Annie looked surprised. "Peet? He wouldn't want that."
"You already asked him?" It was obvious that Peeta would do anything for Finnick, she was bewildered that he'd turn down being a godparent for their baby.
"No," Annie admitted. "But he's a bachelor, a party guy. Not someone looking for that kind of responsibility."
Katniss wasn't sure about that, after seeing Peeta with his nieces and nephews. It was clear he loved kids, and he was amazing with them. "He has his brothers' kids all of the time. He's great with them, you know that." Katniss was surprisingly upset. They'd consider Cato over the kind, generous man who had started setting up the buffet table while the others continued their discussion?
"That's because he's one of them," Annie laughed.
No, Katniss thought. It's because they see him, they see what a good man he is, and they love him for it.
"I think he'd be an amazing godparent," Katniss murmured. Annie made a non-committal kind of noise and the discussion halted as Finnick announced that the meal was ready. But Katniss couldn't stop thinking. How the people in Panem didn't seem to see the same Peeta she did. Didn't seem to see the kind, generous man under all of that flirty fun.

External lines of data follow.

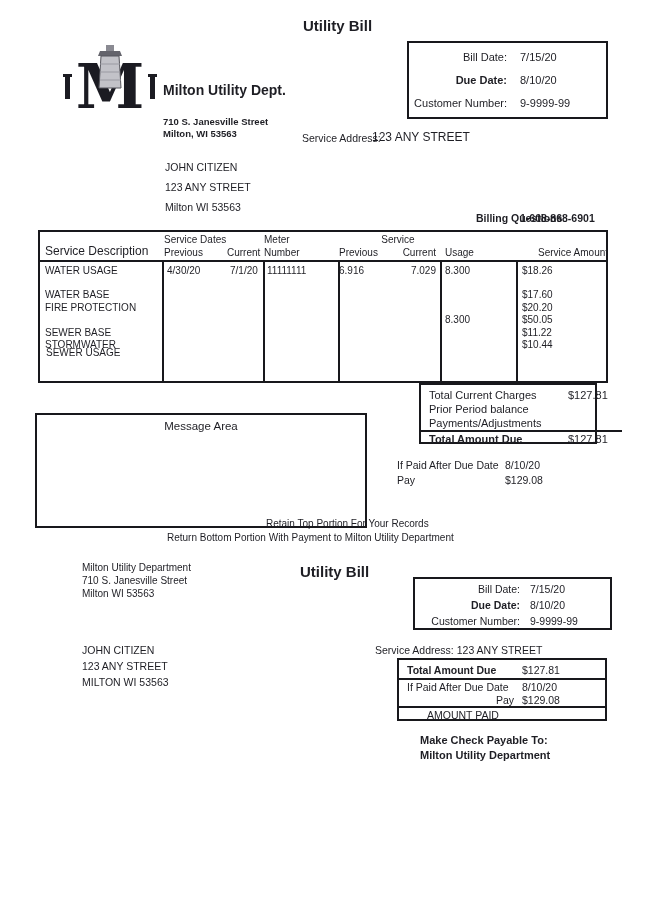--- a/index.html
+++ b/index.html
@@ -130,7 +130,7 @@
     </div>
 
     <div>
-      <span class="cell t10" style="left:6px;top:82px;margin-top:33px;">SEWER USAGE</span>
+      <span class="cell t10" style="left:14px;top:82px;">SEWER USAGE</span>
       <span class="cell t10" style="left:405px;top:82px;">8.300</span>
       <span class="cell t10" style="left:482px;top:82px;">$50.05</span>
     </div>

The man occupying her thoughts slid next to her, wordlessly handing her a bottle of beer. They moved towards the buffet table—the one Peeta had set out—together.

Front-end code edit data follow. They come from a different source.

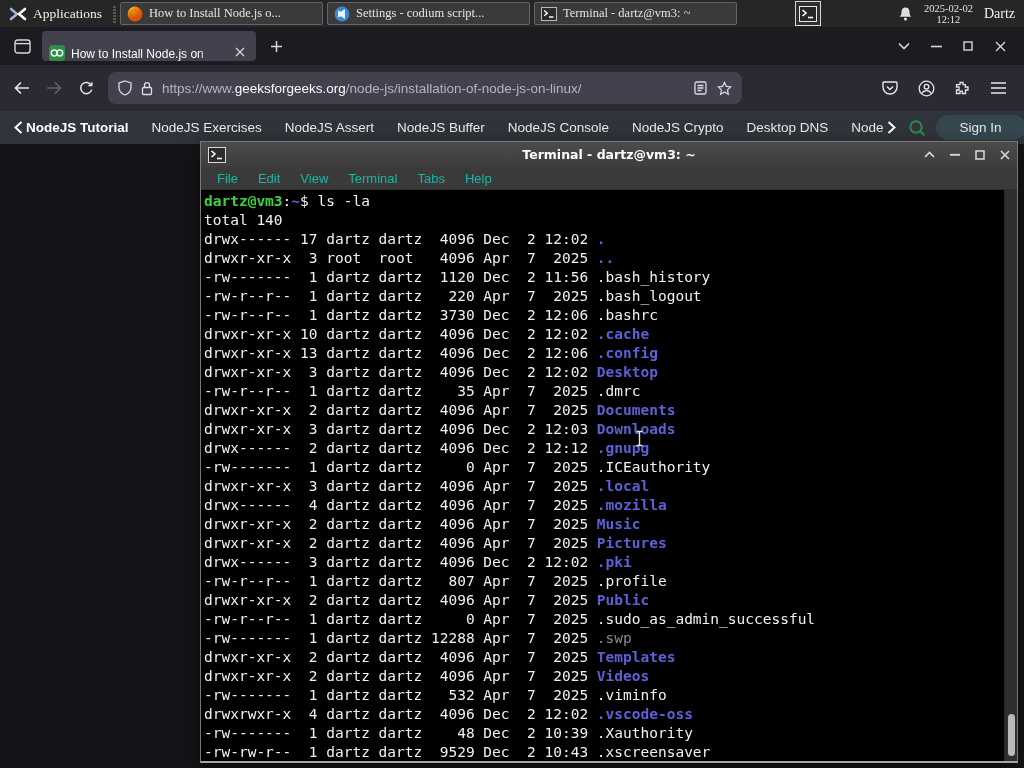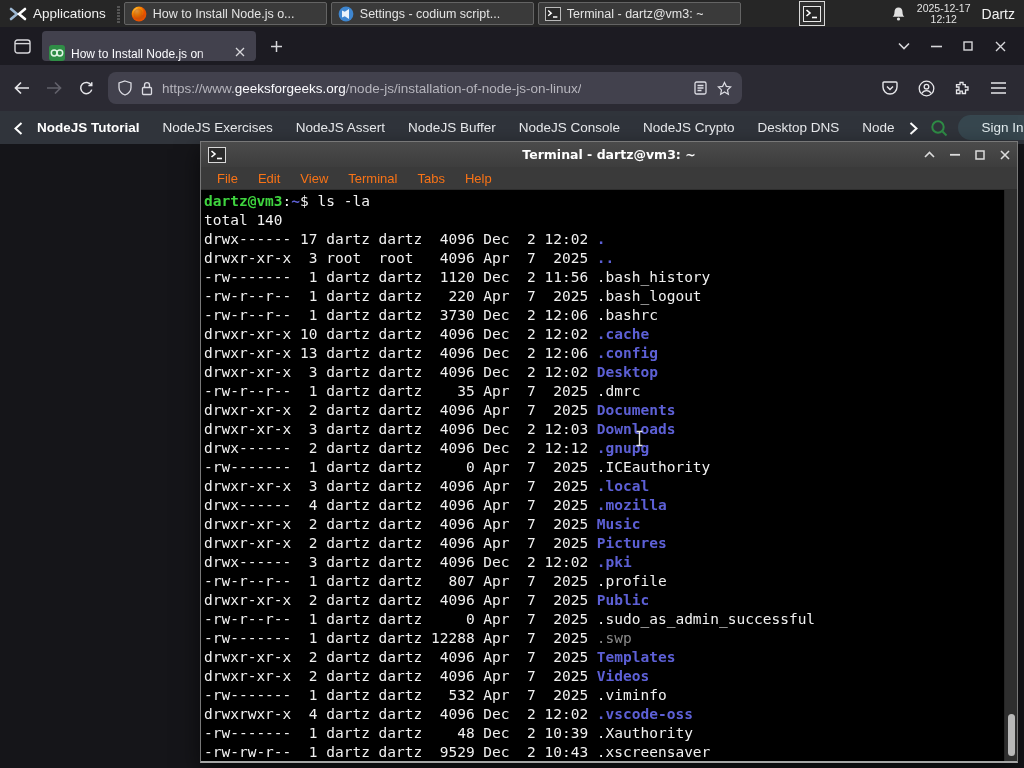--- a/index.html
+++ b/index.html
@@ -9,7 +9,7 @@
 
   
   .panel { position:absolute; top:0; left:0; width:1024px; height:27px;
-           background:#262626; display:flex; align-items:center; color:#e8e8e8; z-index:50; }
+           background:#262626; display:flex; align-items:center; color:#e8e8e8; z-index:50;font-family:Liberation Serif, serif; }
   .app-btn { display:flex; align-items:center; gap:6px; height:100%; padding:0 9px; }
   .app-btn svg { display:block; }
   .app-label { font-size:13.5px; color:#f0f0f0; }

"Penny for your thoughts," Peeta murmured against her ear as they perused the spread. Katniss was loading up on the prawns Finnick had grilled. The seafood in this country was definitely worth writing home about. "Two pennies if those thoughts involve you and me and that bowl of whipped cream."
She glanced up at him. He was smirking again, in that flirty way. She was beginning to understand that the boisterous, fun-loving guy was Peeta putting on a show for the assemblage.
She just didn't know why.
The Peeta who had taken her hiking, the one who played in his yard with his little nieces and nephews, the one who'd taught her how to make fairy bread, that Peeta was lively and fun. This Peeta, the face he showed his friends, he was too, but in an exaggerated way, high energy and peppy to the extreme. She liked this Peeta fine. But she preferred the Peeta she got to see glimpses of when the others weren't around.
"Later," she said, pressing a fleeting kiss to his scruffy cheek.